I suspect Yia Yia's Roadster Grill, on Bissonnet near Bellaire, has a big following because it continues to excced the expectations engendered by such a lousy location.
For the same reason, I was once a long-time fan of The Last Concert Cafe. The funky, run-down location in the warehouse district surely looked like it was once a bordello. It didn't matter that the Mexican food was average, at best. You feel proud of yourself for finding even average food in such a dingy-looking joint.
Greek food that beats expectations
Yia Yia's Roadster Grill serves a variety of burgers, hot dogs, and Philly Cheese Steak. They also have a handful of Greek dishes -- gyros, souvlaki, Greek salads, and moussaka.
Let's be honest about our city. Houston's Greek food is not very good. There are some decent Greek restaurants with higher quality and more variety, such as Alexander the Great Greek and the overly-commercial-feeling Yia Yia Mary's. But the greek dishes I tried at Yia Yia Roadster are better than similar dishes at other Greek places, like Niko Niko's. And the burgers aren't bad either.
The moussaka is less greasy than some other places (Niko Niko's). The casserole's different layers -- eggplant, bread crumbs, ground meat, bechamel -- are remarkably distinct. The bechamel top is crisped in the oven. In short, it is a very nicely constructed moussaka.
Yet the construction of this dish doesn't quite make up for the fact that the flavor of moussaka is almost always a bit dull.
Recently an acquaintance from Europe explained a theory about immigrant food. When immigrants bring the food of their homeland with them, the food remains frozen at the time of the immigration. Yet in the home country, the local cuisine continues to progress.
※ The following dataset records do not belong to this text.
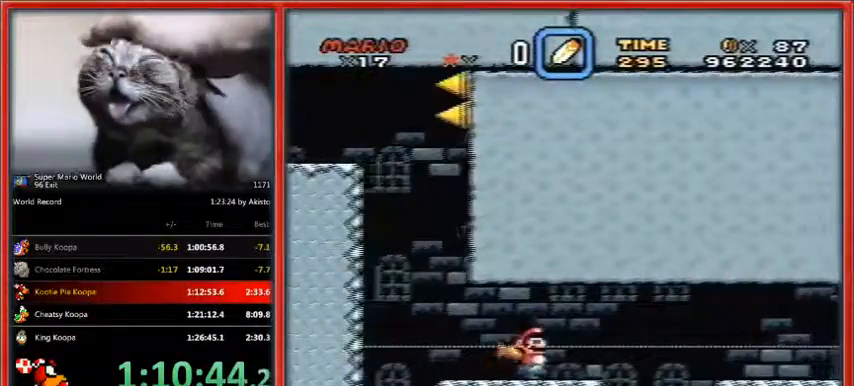
{"buttons": ["B", "Y", "DPAD_RIGHT"], "events": [[167, "B", "down"]]}
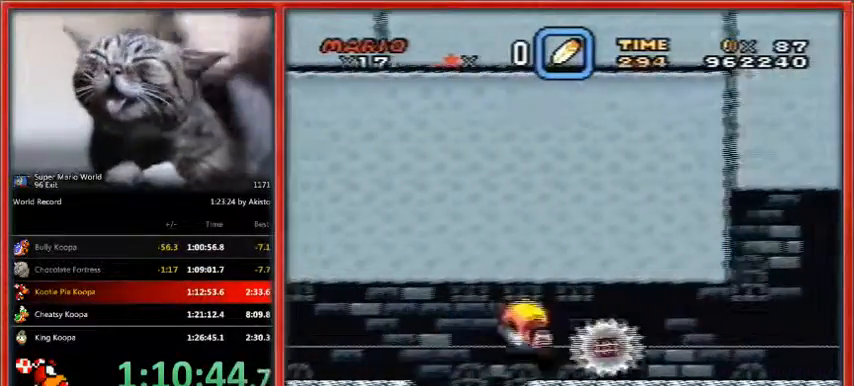
{"buttons": ["Y", "DPAD_RIGHT"], "events": [[67, "B", "up"]]}
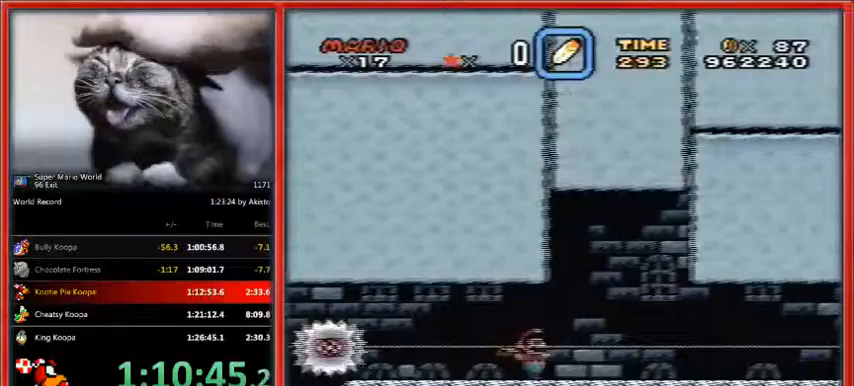
{"buttons": ["Y", "DPAD_RIGHT"], "events": [[333, "B", "down"], [433, "B", "up"]]}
That may explain why American Italian food is almost all pasta and tomato sauce -- dishes that were popular at the time of mass immigrations from Italy, but have little to do with the best food currently served in Italy.
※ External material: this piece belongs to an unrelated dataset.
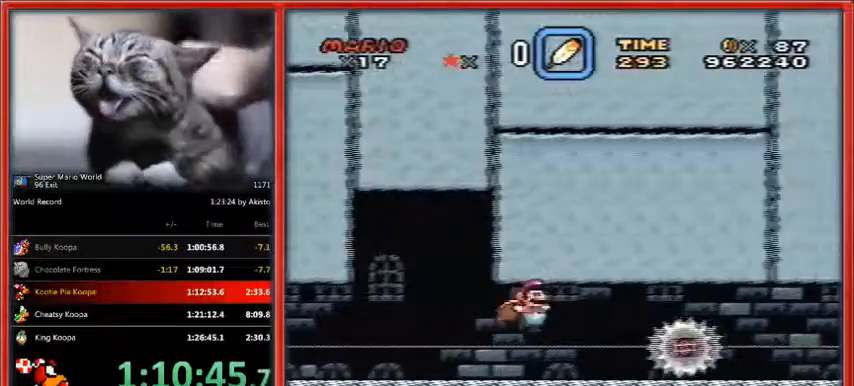
{"buttons": ["Y", "DPAD_RIGHT"], "events": []}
Although Moussaka looks and sounds exotic, its taste and texture seem a lot like a late 1950's American casserole. These days, Americans don't eat many 50's style casseroles. Which makes me wonder whether modern Greeks eat much moussaka. I keep forgetting that moussaka is not my favorite dish. Still, Yia Yia Roadster's version may be my favorite in town.
Surprising attention to ingredients
I liked the other dishes I tried. Anonymous Child's burger had a nice grill flavor. And her fries were crunchy.
A Greek salad highlighted the good ingredients used in this cheap restaurant. The lettuce was green, cucumbers were fresh and crisp, and feta was deliciously salty. Only the slightly mealy tomatoes were a disappointment -- but then again 95 % of tomatoes are. Compared to the last Greek salad I ate at Niko Niko's, the ingredients here were far superior.
It probably is not worth driving across town to try the Greek food in this popular, run-down Taco Bell building. But if you are near Bellaire, it is a good spot for some decent, cheap Greek food that exceeds expectations.